Accordingly, beginning on June 6, 2013, the EC tariffs came into effect at a reduced rate of 11.8% for 2 months with the game plan being that, in the event of failed negotiations with China, the full provisional rate would be ramped up to an average of 47.6%, with the high end at 67.9% for the next 4 months. Subsequently, the EC would decide as to whether it would make the tariffs permanent.
In parallel, BSW, Germany’s solar trade association, is reviewing a trade case against China.
Notwithstanding Europe’s sabre rattling, it appears that the majority of European nations, Germany in particular, would prefer a negotiated settlement over trade wars.
China, for its part, initiated its counter-offensive, in July 2012, when it launched WTO anti-dumping and anti-subsidy investigations into allegedly unfair, low-priced US and South Korean polysilicon exports to China. Polysilicon is a key raw material for solar panels and 44% of the polysilicon used by Chinese solar manufacturers comes from the US.

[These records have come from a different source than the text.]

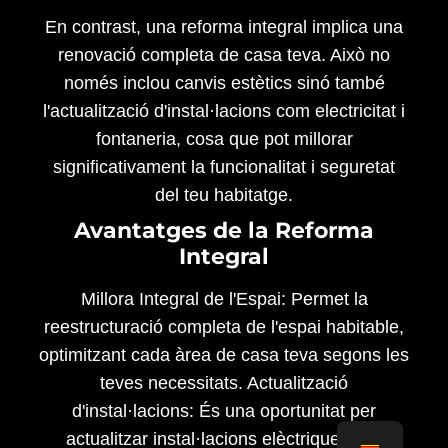
En contrast, una reforma integral implica una
renovació completa de casa teva. Això no
només inclou canvis estètics sinó també
l'actualització d'instal·lacions com electricitat i
fontaneria, cosa que pot millorar
significativament la funcionalitat i seguretat
del teu habitatge.
Avantatges de la Reforma
Integral
Millora Integral de l'Espai: Permet la
reestructuració completa de l'espai habitable,
optimitzant cada àrea de casa teva segons les
teves necessitats. Actualització
d'instal·lacions: És una oportunitat per
actualitzar instal·lacions elèctriques i de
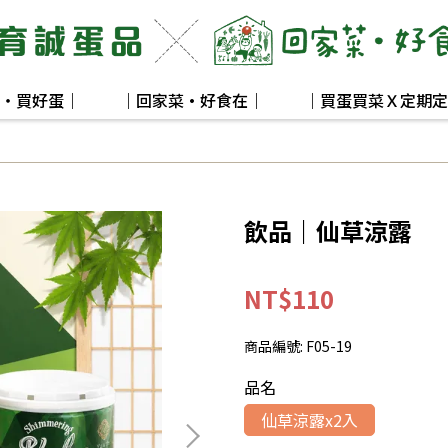
・買好蛋｜
｜回家菜·好食在｜
｜買蛋買菜Ｘ定期定
飲品｜仙草涼露
NT$110
商品編號:
F05-19
品名
仙草涼露x2入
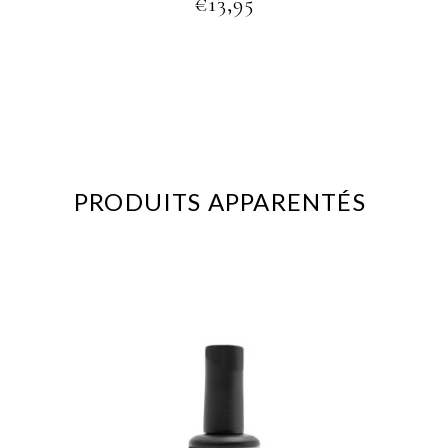
€
13,95
PRODUITS APPARENTÉS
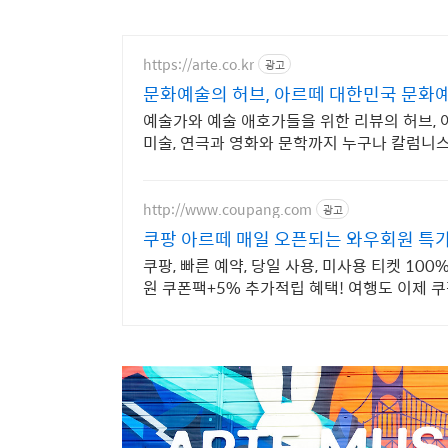
기
https://arte.co.kr
광고
문화예술의 허브, 아르떼 대한민국 문화
예술가와 예술 애호가들을 위한 리뷰의 허브, 
미술, 연극과 영화와 문학까지 누구나 칼럼니스
http://www.coupang.com
광고
쿠팡 아르떼 매일 오픈되는 와우회원 특
쿠팡, 빠른 예약, 당일 사용, 미사용 티켓 10
원 쿠폰팩+5% 추가적립 혜택! 여행도 이제 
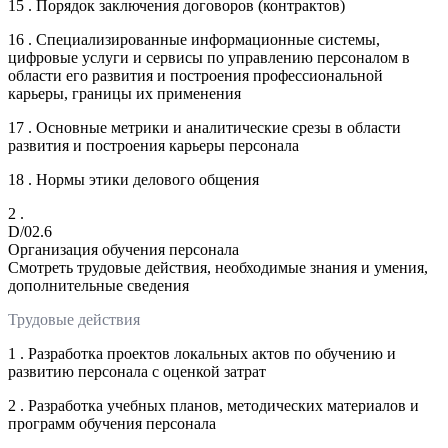
15 . Порядок заключения договоров (контрактов)
16 . Специализированные информационные системы,
цифровые услуги и сервисы по управлению персоналом в
области его развития и построения профессиональной
карьеры, границы их применения
17 . Основные метрики и аналитические срезы в области
развития и построения карьеры персонала
18 . Нормы этики делового общения
2 .
D/02.6
Организация обучения персонала
Смотреть трудовые действия, необходимые знания и умения,
дополнительные сведения
Трудовые действия
1 . Разработка проектов локальных актов по обучению и
развитию персонала с оценкой затрат
2 . Разработка учебных планов, методических материалов и
программ обучения персонала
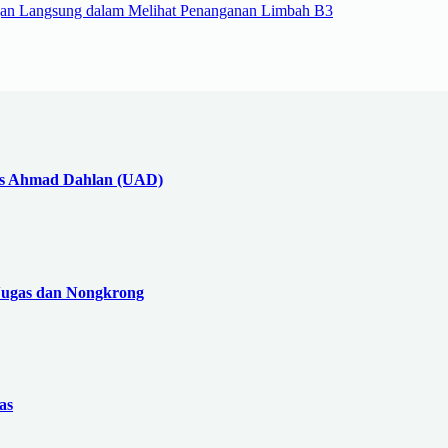
an Langsung dalam Melihat Penanganan Limbah B3
tas Ahmad Dahlan (UAD)
Nugas dan Nongkrong
as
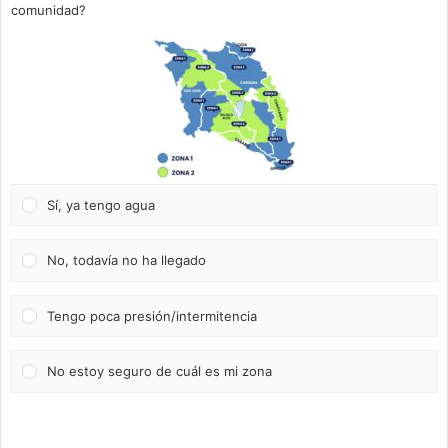
comunidad?
Sí, ya tengo agua
No, todavía no ha llegado
Tengo poca presión/intermitencia
No estoy seguro de cuál es mi zona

Moreover, China registered a complaint with the WTO to the effect that $7.3B worth of Chinese renewable energy products have been subject to US tariffs in recent years, contrary to WTO rules. China also launched its own probe into subsidies of 4 US states and found they violate WTO rules.
The irony in all this is that, largely due to US polysilicon exports to China, the US had a $1.6B clean tech trade surplus with China in 2011. Specifically, when polysilicon, PV production machines and solar materials are factored in, the US held a $913M solar trade surplus over China in 2011.
Regarding China’s response to the EC’s June 2013 tariff initiatives, China’s polysilicon producers have called on Beijing to launch an anti-dumping investigation into European polysilicon imports, and urged Beijing to retaliate.
To add some colour to China’s sabre rattling, it has also indicated it would investigate the dumping of European wines in China. China did, however, acknowledge that Europe provided for a 2 month period of reduced tariffs.
Over the long run, however, Chinese manufacturers will likely to have an advantage in trade wars because of generous, cheap financing, lower production costs, scales of production which lower total costs, and an ability to refine silicon, make wafers and cells and build modules, as well as, or better than, any other group of manufacturers.